The equation for Faraday's law is given as:
Δm = (Z * F * ΔQ) / M
where:
Δm = change in mass
Z = number of moles of electrons transferred in the half-reaction
F = Faraday's constant (approximately 96,485 C/mol)
ΔQ = charge passed through the system (in coulombs)
M = molar mass of the substance
For magnesium, in its oxidation half-reaction, it loses two moles of electrons:
Mg(s) → Mg2+(aq) + 2e-
Therefore, Z = 2.
To calculate the change in mass, we need to know the charge passed through the system (ΔQ). We can find this by using Faraday's law and the given change in mass for magnesium.

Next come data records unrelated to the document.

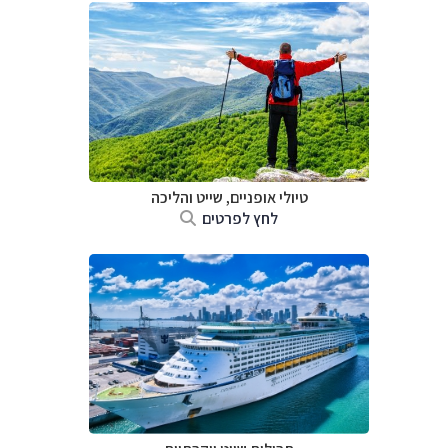
טיולי אופניים, שייט והליכה
לחץ לפרטים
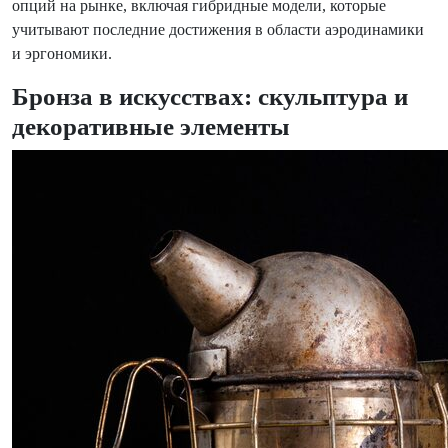
опций на рынке, включая гибридные модели, которые
учитывают последние достижения в области аэродинамики
и эргономики.
Бронза в искусствах: скульптура и
декоративные элементы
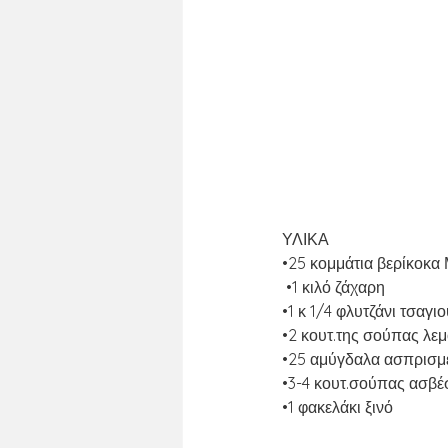
ΥΛΙΚΑ
•25 κομμάτια βερίκοκ
 •1 κιλό ζάχαρη
•1 κ 1/4 φλυτζάνι τσαγι
•2 κουτ.της σούπας λεμ
•25 αμύγδαλα ασπρισμ
•3-4 κουτ.σούπας ασβέσ
•1 φακελάκι ξινό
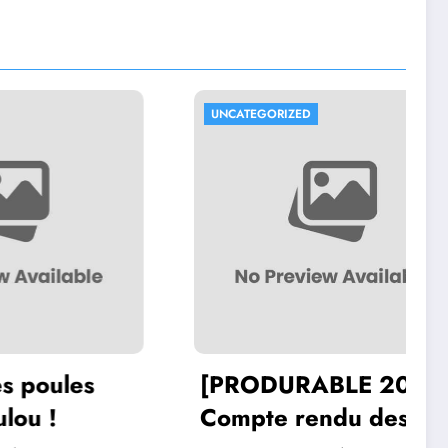
UNCATEGORIZED
les
[PRODURABLE 2018]
Compte rendu des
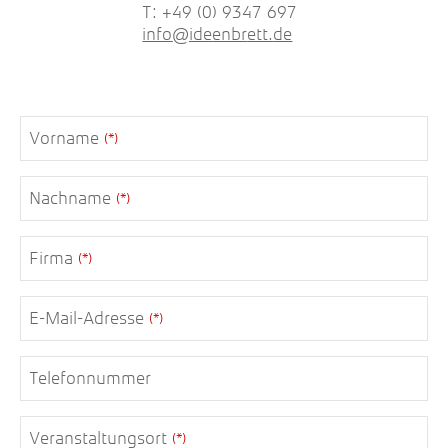
T: +49 (0) 9347 697
info
@ide
enbr
ett.
de
Vorname
(*)
Nachname
(*)
Firma
(*)
Contact
E-Mail-Adresse
(*)
Email
(*)
Telefonnummer
Veranstaltungsort
(*)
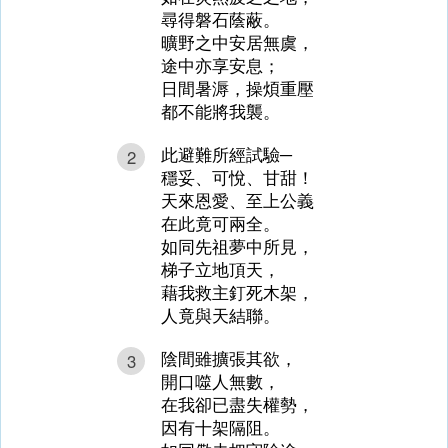
尋得磐石蔭蔽。
曠野之中安居無虞，
途中亦享安息；
日間暑溽，操煩重壓
都不能將我襲。
此避難所經試驗─
2
穩妥、可悅、甘甜！
天來恩愛、至上公義
在此竟可兩全。
如同先祖夢中所見，
梯子立地頂天，
藉我救主釘死木架，
人竟與天結聯。
陰間雖擴張其欲，
3
開口噬人無數，
在我卻已盡失權勢，
因有十架隔阻。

Let's assume that the change in mass of magnesium is Δm = -5.0 g (negative because it is being consumed in the oxidation half-reaction).
ΔQ = (Δm * M * Z) / (F * 1)
Substituting the values:
ΔQ = (-5.0 g * 24.31 g/mol * 2) / (96,485 C/mol)
= -0.1027 C
Now, since gold is being reduced, it will gain electrons as follows:
Au3+(aq) + 3e- → Au(s)
The number of moles of electrons transferred (Z) for gold is 3.
To determine the change in mass of gold, we can rearrange the equation for Faraday's law:
Δm = (Z * F * ΔQ) / M
Substituting the known values:
Δm = (3 * 96,485 C/mol * -0.1027 C) / 196.97 g/mol (molar mass of gold)
= -0.150 g
Since the change in mass of gold is negative, it means that the mass of the gold electrode will decrease by 0.150 g.
Therefore, the change in mass of the gold electrode will be -0.150 g (decrease in mass).